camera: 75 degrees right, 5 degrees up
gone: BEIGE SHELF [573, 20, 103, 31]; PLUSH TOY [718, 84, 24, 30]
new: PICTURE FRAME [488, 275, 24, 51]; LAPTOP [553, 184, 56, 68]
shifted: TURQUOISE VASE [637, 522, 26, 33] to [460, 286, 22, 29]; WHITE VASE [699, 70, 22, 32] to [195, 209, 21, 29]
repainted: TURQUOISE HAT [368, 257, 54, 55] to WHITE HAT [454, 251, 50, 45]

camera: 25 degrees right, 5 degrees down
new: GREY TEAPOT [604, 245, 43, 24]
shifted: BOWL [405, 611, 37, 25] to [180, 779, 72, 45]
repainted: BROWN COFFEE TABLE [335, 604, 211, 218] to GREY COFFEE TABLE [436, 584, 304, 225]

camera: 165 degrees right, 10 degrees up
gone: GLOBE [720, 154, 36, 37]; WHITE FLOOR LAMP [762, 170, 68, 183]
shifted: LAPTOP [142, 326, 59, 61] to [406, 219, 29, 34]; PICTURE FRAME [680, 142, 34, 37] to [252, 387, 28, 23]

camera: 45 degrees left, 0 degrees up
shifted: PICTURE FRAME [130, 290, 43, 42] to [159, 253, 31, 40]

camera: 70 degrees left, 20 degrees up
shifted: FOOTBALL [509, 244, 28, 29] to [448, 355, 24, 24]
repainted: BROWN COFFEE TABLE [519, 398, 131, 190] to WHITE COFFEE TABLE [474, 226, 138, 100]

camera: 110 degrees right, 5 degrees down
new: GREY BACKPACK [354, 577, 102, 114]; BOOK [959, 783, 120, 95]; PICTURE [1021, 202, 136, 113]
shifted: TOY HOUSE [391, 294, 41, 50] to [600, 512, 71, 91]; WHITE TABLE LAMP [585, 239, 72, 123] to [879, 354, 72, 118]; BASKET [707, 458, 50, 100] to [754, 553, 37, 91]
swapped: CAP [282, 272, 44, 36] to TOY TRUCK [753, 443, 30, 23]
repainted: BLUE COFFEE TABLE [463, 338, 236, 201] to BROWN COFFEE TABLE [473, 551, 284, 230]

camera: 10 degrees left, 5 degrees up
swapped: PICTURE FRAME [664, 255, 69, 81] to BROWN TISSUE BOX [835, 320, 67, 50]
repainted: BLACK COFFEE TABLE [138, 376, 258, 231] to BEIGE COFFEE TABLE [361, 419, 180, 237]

____

- [Your task]:
Repeat back the listing above exactly, including every line.

- [Task response]:
camera: 75 degrees right, 5 degrees up
gone: BEIGE SHELF [573, 20, 103, 31]; PLUSH TOY [718, 84, 24, 30]
new: PICTURE FRAME [488, 275, 24, 51]; LAPTOP [553, 184, 56, 68]
shifted: TURQUOISE VASE [637, 522, 26, 33] to [460, 286, 22, 29]; WHITE VASE [699, 70, 22, 32] to [195, 209, 21, 29]
repainted: TURQUOISE HAT [368, 257, 54, 55] to WHITE HAT [454, 251, 50, 45]

camera: 25 degrees right, 5 degrees down
new: GREY TEAPOT [604, 245, 43, 24]
shifted: BOWL [405, 611, 37, 25] to [180, 779, 72, 45]
repainted: BROWN COFFEE TABLE [335, 604, 211, 218] to GREY COFFEE TABLE [436, 584, 304, 225]

camera: 165 degrees right, 10 degrees up
gone: GLOBE [720, 154, 36, 37]; WHITE FLOOR LAMP [762, 170, 68, 183]
shifted: LAPTOP [142, 326, 59, 61] to [406, 219, 29, 34]; PICTURE FRAME [680, 142, 34, 37] to [252, 387, 28, 23]

camera: 45 degrees left, 0 degrees up
shifted: PICTURE FRAME [130, 290, 43, 42] to [159, 253, 31, 40]

camera: 70 degrees left, 20 degrees up
shifted: FOOTBALL [509, 244, 28, 29] to [448, 355, 24, 24]
repainted: BROWN COFFEE TABLE [519, 398, 131, 190] to WHITE COFFEE TABLE [474, 226, 138, 100]

camera: 110 degrees right, 5 degrees down
new: GREY BACKPACK [354, 577, 102, 114]; BOOK [959, 783, 120, 95]; PICTURE [1021, 202, 136, 113]
shifted: TOY HOUSE [391, 294, 41, 50] to [600, 512, 71, 91]; WHITE TABLE LAMP [585, 239, 72, 123] to [879, 354, 72, 118]; BASKET [707, 458, 50, 100] to [754, 553, 37, 91]
swapped: CAP [282, 272, 44, 36] to TOY TRUCK [753, 443, 30, 23]
repainted: BLUE COFFEE TABLE [463, 338, 236, 201] to BROWN COFFEE TABLE [473, 551, 284, 230]

camera: 10 degrees left, 5 degrees up
swapped: PICTURE FRAME [664, 255, 69, 81] to BROWN TISSUE BOX [835, 320, 67, 50]
repainted: BLACK COFFEE TABLE [138, 376, 258, 231] to BEIGE COFFEE TABLE [361, 419, 180, 237]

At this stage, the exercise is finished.